On Thu, Dec 05, 2019 at 12:36:35PM +0000, Viliam Lejcik wrote:
>
> The problem for tune2fs is "Number of entries", when count==limit
> (126). In this case it fails within the following 'if' statement:
> https://git.kernel.org/pub/scm/fs/ext2/e2fsprogs.git/tree/misc/tune2fs.c#n544
>
> Then it prints out error, sets 'not clean' fs state in superblock,
> and exits. What fsck does, it recomputes checksums, sets 'clean' fs
> state, and that's all. It doesn't change number of entries,
> count+limit stays the same (126).
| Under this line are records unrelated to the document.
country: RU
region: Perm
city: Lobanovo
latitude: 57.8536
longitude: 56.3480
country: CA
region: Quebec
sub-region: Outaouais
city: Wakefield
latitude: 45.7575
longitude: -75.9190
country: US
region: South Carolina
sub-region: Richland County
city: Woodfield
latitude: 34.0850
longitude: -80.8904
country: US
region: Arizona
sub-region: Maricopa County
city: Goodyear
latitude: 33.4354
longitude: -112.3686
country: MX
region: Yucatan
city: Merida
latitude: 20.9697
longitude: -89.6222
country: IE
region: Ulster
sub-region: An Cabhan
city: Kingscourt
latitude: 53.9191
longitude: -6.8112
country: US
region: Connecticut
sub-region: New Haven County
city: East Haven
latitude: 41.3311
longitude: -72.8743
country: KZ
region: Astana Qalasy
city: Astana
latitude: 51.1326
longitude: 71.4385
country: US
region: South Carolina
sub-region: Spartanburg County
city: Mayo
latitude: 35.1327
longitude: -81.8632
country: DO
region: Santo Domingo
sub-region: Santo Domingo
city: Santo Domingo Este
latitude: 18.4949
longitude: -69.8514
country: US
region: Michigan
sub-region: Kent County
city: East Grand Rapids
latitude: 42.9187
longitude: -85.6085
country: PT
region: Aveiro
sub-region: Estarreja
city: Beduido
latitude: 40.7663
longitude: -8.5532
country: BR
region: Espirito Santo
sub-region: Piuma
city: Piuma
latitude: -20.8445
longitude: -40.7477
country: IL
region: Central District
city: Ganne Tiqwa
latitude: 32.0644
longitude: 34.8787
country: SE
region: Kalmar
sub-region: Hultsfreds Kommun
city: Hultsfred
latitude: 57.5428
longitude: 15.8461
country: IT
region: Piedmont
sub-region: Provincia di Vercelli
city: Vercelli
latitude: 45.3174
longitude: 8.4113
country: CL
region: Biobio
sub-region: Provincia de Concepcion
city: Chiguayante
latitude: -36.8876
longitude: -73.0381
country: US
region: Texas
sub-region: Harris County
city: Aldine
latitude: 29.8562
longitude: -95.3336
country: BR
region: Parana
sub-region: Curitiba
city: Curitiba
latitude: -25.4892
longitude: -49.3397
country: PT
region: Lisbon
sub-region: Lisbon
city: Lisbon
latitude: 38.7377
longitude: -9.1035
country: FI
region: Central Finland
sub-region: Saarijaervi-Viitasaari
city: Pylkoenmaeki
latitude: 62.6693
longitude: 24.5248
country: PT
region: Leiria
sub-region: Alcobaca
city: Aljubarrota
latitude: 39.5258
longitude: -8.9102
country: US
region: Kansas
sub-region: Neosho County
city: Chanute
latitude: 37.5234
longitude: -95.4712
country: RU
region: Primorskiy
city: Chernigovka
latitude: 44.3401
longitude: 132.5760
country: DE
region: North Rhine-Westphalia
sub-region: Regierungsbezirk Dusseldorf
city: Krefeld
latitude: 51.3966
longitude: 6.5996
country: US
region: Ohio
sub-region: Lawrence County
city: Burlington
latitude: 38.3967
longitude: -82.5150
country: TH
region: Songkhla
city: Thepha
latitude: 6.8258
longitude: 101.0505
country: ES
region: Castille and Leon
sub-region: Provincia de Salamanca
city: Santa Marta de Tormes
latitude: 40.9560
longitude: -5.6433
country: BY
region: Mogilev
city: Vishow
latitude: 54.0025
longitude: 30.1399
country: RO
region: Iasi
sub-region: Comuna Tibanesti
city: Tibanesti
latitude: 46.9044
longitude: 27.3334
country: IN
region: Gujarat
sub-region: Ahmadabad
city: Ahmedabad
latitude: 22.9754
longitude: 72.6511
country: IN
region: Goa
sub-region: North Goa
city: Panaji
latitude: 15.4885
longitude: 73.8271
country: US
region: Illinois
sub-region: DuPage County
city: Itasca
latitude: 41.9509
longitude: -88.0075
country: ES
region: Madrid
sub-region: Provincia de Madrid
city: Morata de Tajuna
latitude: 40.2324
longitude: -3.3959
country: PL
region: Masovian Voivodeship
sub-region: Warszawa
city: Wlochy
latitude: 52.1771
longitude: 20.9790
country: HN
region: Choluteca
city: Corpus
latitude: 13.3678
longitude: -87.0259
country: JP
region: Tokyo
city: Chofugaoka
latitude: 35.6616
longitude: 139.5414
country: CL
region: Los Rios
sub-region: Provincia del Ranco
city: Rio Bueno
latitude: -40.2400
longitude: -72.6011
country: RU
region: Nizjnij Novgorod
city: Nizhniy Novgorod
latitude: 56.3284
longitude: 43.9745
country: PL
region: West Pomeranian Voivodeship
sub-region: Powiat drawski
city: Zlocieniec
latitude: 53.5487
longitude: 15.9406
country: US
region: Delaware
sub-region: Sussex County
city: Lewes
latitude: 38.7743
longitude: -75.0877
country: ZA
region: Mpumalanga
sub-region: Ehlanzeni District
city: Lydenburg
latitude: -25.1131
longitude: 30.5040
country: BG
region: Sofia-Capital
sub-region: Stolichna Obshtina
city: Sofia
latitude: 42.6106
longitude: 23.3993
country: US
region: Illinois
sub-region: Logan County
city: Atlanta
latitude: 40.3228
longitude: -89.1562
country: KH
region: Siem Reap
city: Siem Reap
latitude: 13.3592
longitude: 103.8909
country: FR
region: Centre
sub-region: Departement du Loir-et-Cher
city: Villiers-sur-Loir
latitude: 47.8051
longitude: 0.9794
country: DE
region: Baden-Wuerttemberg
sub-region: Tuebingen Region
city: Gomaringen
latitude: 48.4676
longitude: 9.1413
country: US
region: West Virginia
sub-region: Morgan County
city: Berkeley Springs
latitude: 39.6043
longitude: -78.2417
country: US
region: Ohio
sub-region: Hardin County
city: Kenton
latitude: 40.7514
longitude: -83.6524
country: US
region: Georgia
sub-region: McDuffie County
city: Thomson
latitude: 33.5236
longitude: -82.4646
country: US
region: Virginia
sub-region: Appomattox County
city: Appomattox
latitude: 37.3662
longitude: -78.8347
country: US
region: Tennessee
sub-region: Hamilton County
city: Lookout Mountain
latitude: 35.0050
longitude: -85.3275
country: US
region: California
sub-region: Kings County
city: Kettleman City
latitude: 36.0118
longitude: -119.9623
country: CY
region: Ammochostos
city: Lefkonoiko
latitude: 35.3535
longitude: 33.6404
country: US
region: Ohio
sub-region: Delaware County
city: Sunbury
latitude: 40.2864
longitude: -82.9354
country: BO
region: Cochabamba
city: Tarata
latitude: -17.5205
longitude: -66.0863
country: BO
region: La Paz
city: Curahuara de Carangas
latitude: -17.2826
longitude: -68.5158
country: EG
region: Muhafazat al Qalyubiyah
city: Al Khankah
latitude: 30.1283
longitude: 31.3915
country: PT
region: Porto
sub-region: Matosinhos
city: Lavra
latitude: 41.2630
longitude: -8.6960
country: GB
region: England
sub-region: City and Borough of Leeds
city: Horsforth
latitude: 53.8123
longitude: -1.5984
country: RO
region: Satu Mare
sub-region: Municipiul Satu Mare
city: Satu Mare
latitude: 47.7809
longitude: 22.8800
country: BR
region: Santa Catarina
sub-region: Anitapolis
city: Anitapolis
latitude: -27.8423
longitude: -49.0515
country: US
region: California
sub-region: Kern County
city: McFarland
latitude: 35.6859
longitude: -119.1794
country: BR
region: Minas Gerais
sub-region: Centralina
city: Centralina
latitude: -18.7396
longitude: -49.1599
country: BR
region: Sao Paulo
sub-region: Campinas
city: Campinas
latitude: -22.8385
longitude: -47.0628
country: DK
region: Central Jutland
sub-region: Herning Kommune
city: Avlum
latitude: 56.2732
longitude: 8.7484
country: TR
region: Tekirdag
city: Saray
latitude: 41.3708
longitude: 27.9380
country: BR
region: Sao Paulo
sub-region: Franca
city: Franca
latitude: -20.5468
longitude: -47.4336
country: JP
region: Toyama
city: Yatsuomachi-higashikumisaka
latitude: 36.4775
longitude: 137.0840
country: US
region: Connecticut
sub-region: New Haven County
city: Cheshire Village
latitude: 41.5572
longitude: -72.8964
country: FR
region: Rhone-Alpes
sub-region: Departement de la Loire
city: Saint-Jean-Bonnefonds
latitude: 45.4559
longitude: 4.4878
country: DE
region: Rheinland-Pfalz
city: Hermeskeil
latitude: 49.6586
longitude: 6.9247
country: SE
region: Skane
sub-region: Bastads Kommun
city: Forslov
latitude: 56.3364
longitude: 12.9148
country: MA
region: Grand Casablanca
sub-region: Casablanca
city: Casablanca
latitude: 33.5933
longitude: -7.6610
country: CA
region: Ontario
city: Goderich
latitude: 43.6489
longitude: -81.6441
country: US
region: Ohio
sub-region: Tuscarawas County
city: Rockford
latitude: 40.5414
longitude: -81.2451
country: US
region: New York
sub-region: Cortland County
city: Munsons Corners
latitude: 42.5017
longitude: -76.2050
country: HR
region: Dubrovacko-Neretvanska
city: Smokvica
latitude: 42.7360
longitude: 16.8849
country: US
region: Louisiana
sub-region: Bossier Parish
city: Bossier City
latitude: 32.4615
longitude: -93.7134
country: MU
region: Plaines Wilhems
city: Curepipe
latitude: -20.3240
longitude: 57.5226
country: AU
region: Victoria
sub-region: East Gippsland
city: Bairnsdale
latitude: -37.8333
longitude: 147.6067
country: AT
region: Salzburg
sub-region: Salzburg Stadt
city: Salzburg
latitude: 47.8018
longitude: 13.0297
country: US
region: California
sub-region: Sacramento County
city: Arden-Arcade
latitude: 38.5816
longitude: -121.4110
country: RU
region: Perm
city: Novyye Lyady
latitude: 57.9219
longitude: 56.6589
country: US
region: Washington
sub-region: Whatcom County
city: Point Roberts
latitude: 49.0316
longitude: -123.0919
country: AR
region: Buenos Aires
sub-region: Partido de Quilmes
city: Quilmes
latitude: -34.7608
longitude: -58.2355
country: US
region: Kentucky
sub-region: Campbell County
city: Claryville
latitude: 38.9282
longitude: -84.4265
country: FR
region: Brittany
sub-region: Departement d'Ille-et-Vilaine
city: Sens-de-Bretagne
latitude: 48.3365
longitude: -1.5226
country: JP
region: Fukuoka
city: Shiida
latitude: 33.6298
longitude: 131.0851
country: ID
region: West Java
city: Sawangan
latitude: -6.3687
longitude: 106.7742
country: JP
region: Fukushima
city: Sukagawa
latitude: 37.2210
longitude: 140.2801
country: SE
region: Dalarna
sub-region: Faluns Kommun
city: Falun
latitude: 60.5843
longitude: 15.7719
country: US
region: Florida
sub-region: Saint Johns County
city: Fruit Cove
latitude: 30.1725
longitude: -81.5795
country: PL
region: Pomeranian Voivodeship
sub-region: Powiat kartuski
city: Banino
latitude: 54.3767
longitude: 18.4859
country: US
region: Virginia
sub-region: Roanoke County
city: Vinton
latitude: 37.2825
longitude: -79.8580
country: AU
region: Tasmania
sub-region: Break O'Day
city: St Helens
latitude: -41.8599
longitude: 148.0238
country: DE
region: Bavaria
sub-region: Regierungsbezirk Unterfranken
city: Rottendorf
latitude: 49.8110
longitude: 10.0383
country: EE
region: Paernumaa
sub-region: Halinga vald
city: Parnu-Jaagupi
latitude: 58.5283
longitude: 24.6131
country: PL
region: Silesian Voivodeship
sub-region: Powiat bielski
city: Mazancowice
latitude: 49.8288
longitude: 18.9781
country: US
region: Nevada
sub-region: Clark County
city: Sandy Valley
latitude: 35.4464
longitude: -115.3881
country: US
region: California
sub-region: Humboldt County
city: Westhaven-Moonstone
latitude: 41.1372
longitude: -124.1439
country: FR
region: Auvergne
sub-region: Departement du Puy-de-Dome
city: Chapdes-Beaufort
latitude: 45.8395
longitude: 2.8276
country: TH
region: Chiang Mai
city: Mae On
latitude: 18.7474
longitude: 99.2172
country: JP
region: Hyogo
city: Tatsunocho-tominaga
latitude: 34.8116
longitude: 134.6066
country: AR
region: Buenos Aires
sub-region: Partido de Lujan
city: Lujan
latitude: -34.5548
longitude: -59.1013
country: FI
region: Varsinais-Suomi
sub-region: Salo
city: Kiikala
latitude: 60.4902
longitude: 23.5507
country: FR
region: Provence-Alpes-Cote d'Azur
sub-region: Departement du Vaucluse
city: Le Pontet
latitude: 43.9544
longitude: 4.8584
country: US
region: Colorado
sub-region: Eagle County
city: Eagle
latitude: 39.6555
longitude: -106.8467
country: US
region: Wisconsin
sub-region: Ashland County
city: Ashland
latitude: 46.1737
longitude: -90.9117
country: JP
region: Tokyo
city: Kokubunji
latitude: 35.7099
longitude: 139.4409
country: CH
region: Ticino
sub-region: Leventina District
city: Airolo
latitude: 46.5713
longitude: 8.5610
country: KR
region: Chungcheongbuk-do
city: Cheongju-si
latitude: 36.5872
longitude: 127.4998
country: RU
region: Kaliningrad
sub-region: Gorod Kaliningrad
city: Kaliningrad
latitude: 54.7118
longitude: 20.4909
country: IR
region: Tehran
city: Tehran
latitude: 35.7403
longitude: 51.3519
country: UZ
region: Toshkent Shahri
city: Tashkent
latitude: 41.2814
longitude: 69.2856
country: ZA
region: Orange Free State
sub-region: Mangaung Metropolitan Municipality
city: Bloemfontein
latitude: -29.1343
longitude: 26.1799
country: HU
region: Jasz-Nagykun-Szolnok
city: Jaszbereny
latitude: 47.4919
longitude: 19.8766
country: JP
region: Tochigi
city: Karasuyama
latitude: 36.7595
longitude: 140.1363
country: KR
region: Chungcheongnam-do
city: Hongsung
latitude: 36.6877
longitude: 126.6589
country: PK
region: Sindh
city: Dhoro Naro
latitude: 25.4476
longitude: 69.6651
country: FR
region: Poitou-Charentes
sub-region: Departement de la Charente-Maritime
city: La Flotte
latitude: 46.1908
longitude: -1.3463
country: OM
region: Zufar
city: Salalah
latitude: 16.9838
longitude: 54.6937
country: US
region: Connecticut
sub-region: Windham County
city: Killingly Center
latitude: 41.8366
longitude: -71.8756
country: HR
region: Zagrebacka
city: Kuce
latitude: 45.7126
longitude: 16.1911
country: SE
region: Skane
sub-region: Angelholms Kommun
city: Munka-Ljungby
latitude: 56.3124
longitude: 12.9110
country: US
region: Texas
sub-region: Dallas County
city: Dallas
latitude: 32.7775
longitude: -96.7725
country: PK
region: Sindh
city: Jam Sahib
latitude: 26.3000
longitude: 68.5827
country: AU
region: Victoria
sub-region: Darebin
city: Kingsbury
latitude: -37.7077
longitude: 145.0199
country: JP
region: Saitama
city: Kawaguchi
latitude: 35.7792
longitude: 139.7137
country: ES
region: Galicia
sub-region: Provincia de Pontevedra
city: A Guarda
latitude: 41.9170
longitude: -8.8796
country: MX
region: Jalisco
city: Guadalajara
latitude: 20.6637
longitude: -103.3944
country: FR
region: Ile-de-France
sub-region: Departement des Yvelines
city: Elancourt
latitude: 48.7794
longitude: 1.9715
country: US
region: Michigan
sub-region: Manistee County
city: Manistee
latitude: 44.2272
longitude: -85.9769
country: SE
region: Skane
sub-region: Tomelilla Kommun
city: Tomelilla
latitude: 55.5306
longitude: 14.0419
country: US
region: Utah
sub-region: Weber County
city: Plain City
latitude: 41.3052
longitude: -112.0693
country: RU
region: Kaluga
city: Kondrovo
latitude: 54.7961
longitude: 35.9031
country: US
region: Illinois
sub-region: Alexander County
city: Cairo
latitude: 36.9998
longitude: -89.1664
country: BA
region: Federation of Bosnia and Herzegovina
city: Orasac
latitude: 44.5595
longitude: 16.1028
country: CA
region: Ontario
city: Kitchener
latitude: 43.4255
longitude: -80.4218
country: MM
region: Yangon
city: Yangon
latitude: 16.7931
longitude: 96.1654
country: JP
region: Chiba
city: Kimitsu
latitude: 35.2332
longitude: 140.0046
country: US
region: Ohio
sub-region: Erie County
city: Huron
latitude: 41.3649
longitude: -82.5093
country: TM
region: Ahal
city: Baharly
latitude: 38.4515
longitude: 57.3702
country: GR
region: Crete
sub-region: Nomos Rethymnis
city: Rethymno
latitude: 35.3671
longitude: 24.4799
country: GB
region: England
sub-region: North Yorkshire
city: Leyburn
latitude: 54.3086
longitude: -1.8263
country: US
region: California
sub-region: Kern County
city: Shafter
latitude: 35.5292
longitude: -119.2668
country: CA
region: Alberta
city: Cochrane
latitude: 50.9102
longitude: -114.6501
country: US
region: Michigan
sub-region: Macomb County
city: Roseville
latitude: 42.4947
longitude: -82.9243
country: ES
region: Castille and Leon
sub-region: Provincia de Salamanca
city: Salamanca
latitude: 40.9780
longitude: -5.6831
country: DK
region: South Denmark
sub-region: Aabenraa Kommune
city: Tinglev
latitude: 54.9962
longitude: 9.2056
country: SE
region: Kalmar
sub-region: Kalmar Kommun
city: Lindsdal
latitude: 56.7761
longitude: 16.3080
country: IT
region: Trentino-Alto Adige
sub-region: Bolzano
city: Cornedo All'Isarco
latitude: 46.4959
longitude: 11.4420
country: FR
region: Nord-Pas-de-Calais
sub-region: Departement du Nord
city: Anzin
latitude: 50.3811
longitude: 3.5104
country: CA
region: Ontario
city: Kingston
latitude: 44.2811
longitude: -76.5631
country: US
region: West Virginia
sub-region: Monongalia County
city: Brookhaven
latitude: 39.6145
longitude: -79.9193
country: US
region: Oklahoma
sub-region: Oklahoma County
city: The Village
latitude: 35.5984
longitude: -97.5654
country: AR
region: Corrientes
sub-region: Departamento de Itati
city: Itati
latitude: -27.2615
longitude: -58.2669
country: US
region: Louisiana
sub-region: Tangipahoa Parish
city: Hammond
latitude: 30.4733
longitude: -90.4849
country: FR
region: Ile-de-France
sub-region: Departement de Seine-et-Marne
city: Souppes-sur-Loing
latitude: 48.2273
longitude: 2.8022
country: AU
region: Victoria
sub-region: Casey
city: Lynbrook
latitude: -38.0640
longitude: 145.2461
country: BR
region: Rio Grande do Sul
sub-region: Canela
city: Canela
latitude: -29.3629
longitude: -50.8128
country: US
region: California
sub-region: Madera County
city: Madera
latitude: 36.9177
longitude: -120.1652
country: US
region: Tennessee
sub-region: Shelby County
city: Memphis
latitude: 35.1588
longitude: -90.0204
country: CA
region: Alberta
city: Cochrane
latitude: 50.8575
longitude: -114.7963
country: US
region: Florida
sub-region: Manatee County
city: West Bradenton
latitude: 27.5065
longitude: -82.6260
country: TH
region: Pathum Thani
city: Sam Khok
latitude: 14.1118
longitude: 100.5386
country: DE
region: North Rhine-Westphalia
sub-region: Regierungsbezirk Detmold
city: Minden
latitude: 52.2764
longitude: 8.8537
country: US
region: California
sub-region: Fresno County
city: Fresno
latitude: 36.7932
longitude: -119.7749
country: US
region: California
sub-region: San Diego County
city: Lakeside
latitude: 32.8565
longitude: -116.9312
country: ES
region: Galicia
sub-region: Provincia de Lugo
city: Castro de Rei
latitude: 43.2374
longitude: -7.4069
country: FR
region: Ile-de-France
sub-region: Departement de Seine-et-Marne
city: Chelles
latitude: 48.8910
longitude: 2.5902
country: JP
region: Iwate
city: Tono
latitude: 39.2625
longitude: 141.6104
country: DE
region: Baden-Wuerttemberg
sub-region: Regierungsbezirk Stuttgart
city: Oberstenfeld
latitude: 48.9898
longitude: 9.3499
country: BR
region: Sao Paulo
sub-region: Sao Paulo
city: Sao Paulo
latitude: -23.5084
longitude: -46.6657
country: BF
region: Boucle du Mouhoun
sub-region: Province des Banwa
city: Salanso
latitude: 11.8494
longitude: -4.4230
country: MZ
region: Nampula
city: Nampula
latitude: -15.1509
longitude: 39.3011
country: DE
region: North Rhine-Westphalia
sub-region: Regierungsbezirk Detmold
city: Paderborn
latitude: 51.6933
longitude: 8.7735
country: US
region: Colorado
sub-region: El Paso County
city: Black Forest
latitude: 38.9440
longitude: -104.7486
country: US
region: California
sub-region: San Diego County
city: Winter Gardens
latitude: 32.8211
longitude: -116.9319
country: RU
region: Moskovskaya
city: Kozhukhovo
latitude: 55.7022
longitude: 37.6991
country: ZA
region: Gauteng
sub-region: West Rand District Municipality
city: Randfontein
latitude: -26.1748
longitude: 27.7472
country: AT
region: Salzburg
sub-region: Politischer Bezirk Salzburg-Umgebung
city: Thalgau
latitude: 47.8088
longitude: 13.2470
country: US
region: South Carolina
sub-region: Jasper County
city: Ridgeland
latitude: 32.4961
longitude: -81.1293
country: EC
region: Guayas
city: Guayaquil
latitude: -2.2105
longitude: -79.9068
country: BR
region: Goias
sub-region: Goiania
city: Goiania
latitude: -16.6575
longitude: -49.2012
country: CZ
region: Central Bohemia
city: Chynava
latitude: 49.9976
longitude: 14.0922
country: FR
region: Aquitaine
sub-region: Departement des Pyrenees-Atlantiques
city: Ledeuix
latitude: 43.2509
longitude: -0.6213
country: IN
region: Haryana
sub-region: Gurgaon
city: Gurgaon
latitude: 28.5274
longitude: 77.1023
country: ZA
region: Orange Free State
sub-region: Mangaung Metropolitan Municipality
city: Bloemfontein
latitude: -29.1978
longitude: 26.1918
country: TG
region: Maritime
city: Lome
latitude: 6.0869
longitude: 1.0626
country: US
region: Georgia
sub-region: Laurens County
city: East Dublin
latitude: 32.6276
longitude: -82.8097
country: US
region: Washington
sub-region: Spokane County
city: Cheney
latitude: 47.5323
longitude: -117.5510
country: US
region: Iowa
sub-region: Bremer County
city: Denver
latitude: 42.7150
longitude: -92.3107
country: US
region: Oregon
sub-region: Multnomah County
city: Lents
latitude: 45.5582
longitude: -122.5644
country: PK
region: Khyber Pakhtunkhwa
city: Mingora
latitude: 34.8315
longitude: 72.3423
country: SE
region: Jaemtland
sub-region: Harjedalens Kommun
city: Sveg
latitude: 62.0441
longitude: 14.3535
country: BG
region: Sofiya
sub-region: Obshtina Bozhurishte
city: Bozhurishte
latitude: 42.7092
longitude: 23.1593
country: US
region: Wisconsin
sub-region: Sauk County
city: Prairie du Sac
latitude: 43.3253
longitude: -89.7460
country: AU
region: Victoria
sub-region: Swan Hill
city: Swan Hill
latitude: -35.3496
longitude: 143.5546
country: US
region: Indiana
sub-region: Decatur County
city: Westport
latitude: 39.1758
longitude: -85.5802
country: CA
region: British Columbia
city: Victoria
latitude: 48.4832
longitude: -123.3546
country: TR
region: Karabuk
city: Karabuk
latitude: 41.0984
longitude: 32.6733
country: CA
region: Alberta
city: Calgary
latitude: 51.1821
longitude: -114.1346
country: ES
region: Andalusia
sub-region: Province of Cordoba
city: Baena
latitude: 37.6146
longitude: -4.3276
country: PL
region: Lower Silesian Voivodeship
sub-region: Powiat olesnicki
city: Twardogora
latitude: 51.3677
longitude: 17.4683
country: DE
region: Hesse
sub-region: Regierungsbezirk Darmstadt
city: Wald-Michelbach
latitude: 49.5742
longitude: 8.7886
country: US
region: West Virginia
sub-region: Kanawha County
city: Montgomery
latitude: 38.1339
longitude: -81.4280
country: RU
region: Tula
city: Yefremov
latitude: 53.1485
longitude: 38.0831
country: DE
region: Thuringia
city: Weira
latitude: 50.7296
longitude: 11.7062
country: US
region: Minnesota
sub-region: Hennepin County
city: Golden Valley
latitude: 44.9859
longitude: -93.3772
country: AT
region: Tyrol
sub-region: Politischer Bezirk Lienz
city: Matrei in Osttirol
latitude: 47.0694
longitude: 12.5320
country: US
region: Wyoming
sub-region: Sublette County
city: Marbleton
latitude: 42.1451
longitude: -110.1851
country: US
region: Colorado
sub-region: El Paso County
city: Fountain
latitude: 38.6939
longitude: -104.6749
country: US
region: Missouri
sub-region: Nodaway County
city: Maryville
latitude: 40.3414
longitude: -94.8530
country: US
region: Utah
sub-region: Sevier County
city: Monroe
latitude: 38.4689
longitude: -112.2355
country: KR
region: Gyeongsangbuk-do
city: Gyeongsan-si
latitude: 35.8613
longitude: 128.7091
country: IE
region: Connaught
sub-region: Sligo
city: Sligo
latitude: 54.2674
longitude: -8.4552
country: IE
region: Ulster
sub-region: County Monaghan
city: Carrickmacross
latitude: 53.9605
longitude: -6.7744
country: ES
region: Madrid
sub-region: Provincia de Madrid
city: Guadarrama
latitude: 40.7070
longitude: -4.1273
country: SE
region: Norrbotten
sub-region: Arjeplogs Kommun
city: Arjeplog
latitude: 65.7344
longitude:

So that's why rerunning tune2fs
> corrupts the fs again.

So what's going on is that the code in question was originally
designed for file systems with a 4k block size, and when *adding* a
checksum to a directory which didn't already have a checksum "tail"
already reserved.  In that case, you have to recreate the htree index
for that directory.  Since tune2fs didn't want to deal with that
corner case, it would throw up its hands and tell the user to run
e2fsck -fD.  Since the UUID had alrady been changed, and the checksum
seed was based on the checksum seed, e2fsck would report corruptions,
but that was actually what was expected.  Unfortunately the message
printed by tune2fs is super-confusing, and logic for checking for this
case is faulty in that (a) it doesn't take into account the block
size, and (b) it doesn't take into account if there is a checksum
"tail" already present for that particular htree directory.

Most people don't see this because they are using file systems with 4k
block sizes, and it's much less likely they will run into that
situation, since the interior node fanout is significantly larger with
4k blocks.  (Is there a reason you are using a 1k block size?  This
adds quite a bit of inefficiency to the file system, and while it does
reduce internal fragmentation, bytes are quite cheap these days, and
it's probably not worth it if you care about performance at all to use
a 1k block size instead of a 4k block size.)

The workaround I would suggest is assuming you are using a kernel
which is 4.4 or newer (and in 2019, you really should), to turn on the
metadata_csum_seed field, either when the file system is originally
formatted, or using "tune2fs -O ^metadata_csum_seed".  This allows you
to change the UUID without needing to rewrite all of the metadata
blocks, which is faster, works while the file system is mounted, and
avoids the bug in tune2fs.

So using the test file system you sent me, this works just fine:

% tune2fs -O metadata_csum_seed -U random  core-image.ext4
tune2fs 1.45.4 (23-Sep-2019)
% e2fsck -fy !$
e2fsck -fy core-image.ext4
e2fsck 1.45.4 (23-Sep-2019)
Pass 1: Checking inodes, blocks, and sizes
Pass 2: Checking directory structure
Pass 3: Checking directory connectivity
Pass 4: Checking reference counts
Pass 5: Checking group summary information
core-image.ext4: 13237/89408 files (0.6% non-contiguous), 249888/357064 blocks

cheers,

- Ted